Abhinav-hf/qwen-grpo-sft-trained-16bit

TEXT GENERATIONConcurrency Cost:1Model Size:3.1BQuant:BF16Ctx Length:32kPublished:Apr 25, 2026License:apache-2.0Architecture:Transformer Open Weights Cold

Abhinav-hf/qwen-grpo-sft-trained-16bit is a 3.1 billion parameter Qwen2.5-based causal language model developed by Abhinav-hf. This model was fine-tuned from unsloth/Qwen2.5-3B-Instruct using Unsloth and Huggingface's TRL library, enabling 2x faster training. It is designed for general instruction-following tasks, leveraging its efficient training methodology.

Loading preview...

Model Overview

Abhinav-hf/qwen-grpo-sft-trained-16bit is a 3.1 billion parameter language model developed by Abhinav-hf.
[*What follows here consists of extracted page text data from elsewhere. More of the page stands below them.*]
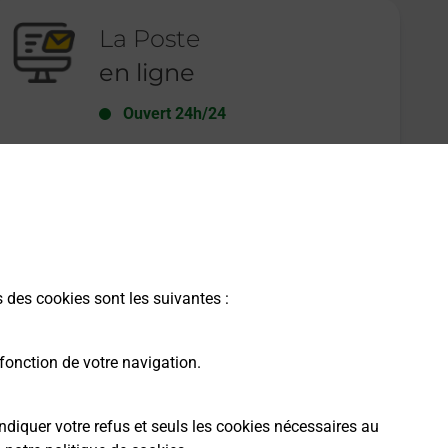
La Poste
en ligne
Ouvert 24h/24
En savoir plus
s des cookies sont les suivantes :
fonction de votre navigation.
ndiquer votre refus et seuls les cookies nécessaires au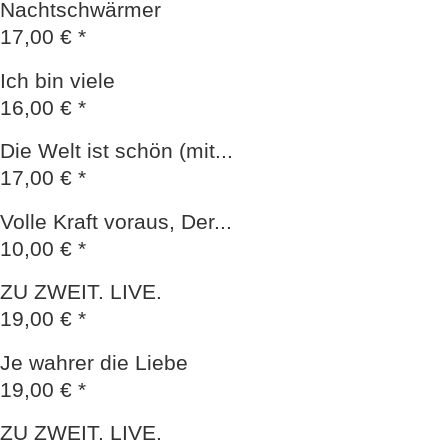
Nachtschwärmer
17,00 € *
Ich bin viele
16,00 € *
Die Welt ist schön (mit...
17,00 € *
Volle Kraft voraus, Der...
10,00 € *
ZU ZWEIT. LIVE.
19,00 € *
Je wahrer die Liebe
19,00 € *
ZU ZWEIT. LIVE.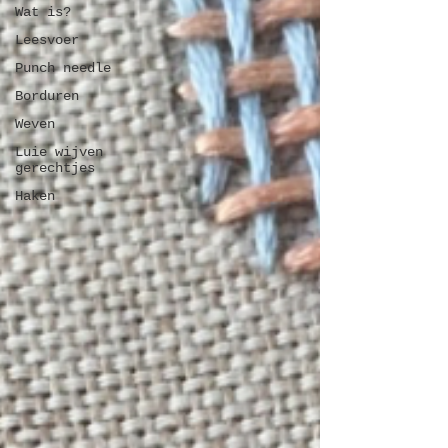
Wat is?
Leesvoer
Punch needle
Borduren
Weven
Luie wijven
gerechtjes
Haken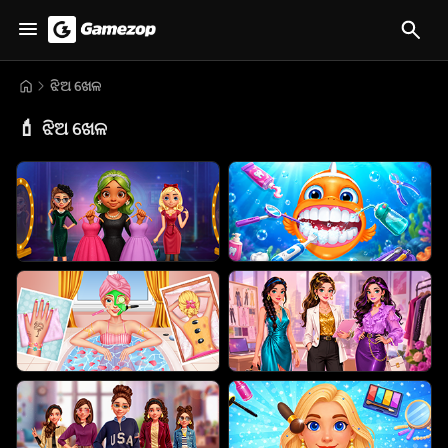
ଝିଅ ଖେଳ
💄
ଝିଅ ଖେଳ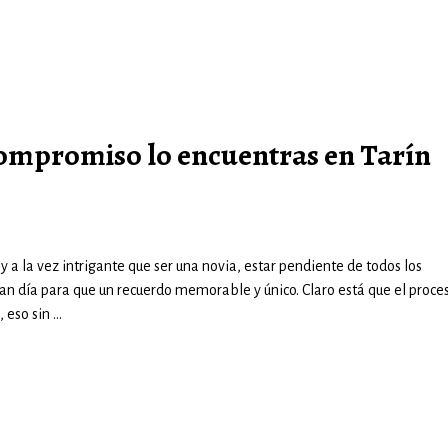
compromiso lo encuentras en Tarín
 la vez intrigante que ser una novia, estar pendiente de todos los
an día para que un recuerdo memorable y único. Claro está que el proce
, eso sin
…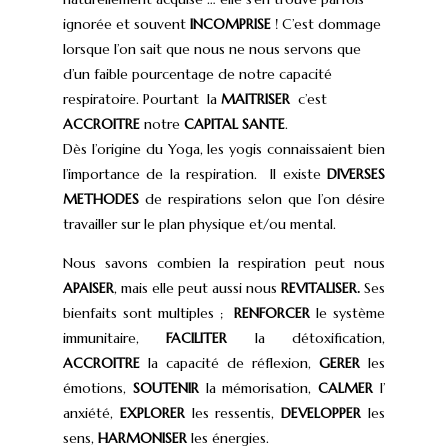
ignorée et souvent
INCOMPRISE
! C’est dommage
lorsque l’on sait que nous ne nous servons que
d’un faible pourcentage de notre capacité
respiratoire. Pourtant la
MAITRISER
c’est
ACCROITRE
notre
CAPITAL SANTE
.
Dès l’origine du Yoga, les yogis connaissaient bien
l’importance de la respiration. Il existe
DIVERSES
METHODES
de respirations selon que l’on désire
travailler sur le plan physique et/ou mental.
Nous savons combien la respiration peut nous
APAISER
, mais elle peut aussi nous
REVITALISER.
Ses
bienfaits sont multiples ;
RENFORCER
le système
immunitaire,
FACILITER
la détoxification,
ACCROITRE
la capacité de réflexion,
GERER
les
émotions,
SOUTENIR
la mémorisation,
CALMER
l’
anxiété,
EXPLORER
les ressentis,
DEVELOPPER
les
sens,
HARMONISER
les énergies.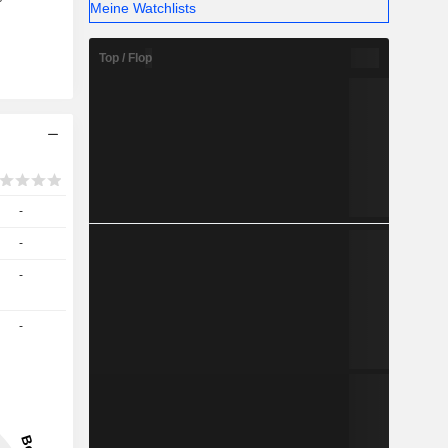
Meine Watchlists
Top / Flop
-
-
-
-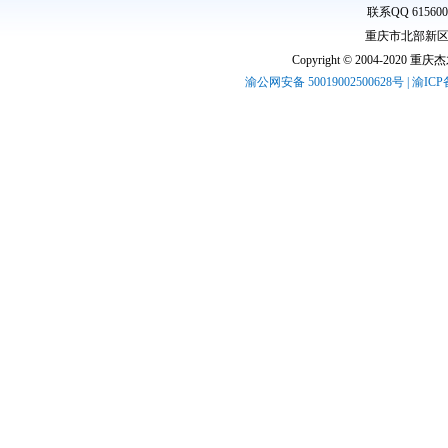
联系QQ 61560
重庆市北部新区高
Copyright © 2004-2020 
渝公网安备 50019002500628号 | 渝IC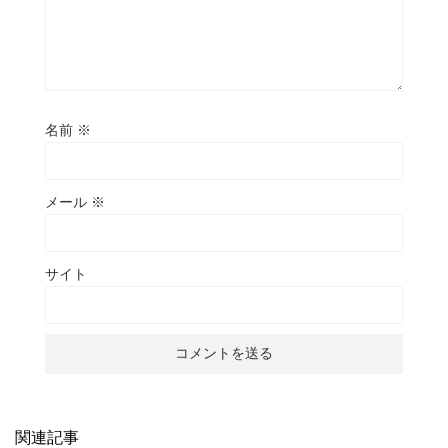
名前
※
メール
※
サイト
関連記事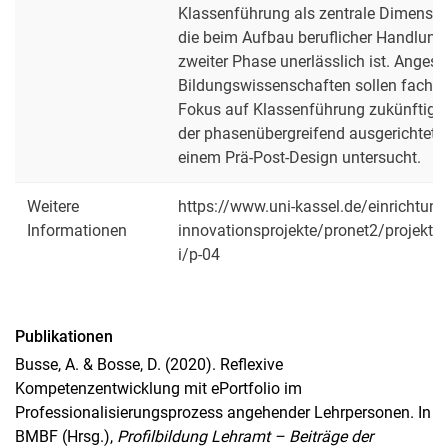
Klassenführung als zentrale Dimension
die beim Aufbau beruflicher Handlung
zweiter Phase unerlässlich ist. Angesie
Bildungswissenschaften sollen fachdi
Fokus auf Klassenführung zukünftig e
der phasenübergreifend ausgerichtet
einem Prä-Post-Design untersucht.
Weitere
https://www.uni-kassel.de/einrichtun
Informationen
innovationsprojekte/pronet2/projektb
i/p-04
Publikationen
Busse, A. & Bosse, D. (2020). Reflexive
Kompetenzentwicklung mit ePortfolio im
Professionalisierungsprozess angehender Lehrpersonen. In
BMBF (Hrsg.),
Profilbildung Lehramt
–
Beiträge der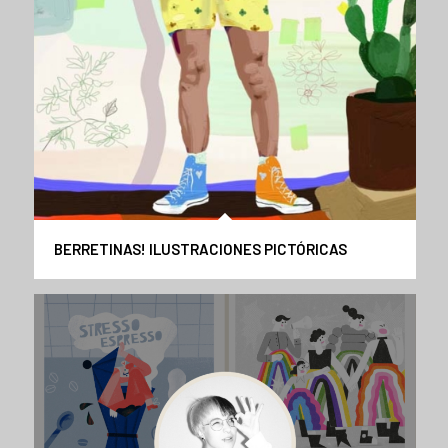
BERRETINAS! ILUSTRACIONES PICTÓRICAS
It is a fine-tuned variant of the unsloth/Qwen2.5-3B-Instruct model, leveraging the Qwen2.5 architecture.

Key Characteristics

  • Efficient Training: This model was fine-tuned using Unsloth and Huggingface's TRL library, which facilitated a 2x faster training process compared to standard methods.
  • Base Model: Built upon the robust Qwen2.5-3B-Instruct foundation, inheriting its general instruction-following capabilities.
  • Parameter Count: Features 3.1 billion parameters, offering a balance between performance and computational efficiency.
  • Context Length: Supports a context length of 32768 tokens, allowing for processing longer inputs and generating more coherent responses.

Use Cases

This model is suitable for a variety of general-purpose instruction-following tasks where efficient performance from a 3B parameter model is desired. Its optimized training process suggests potential for applications requiring rapid iteration or deployment.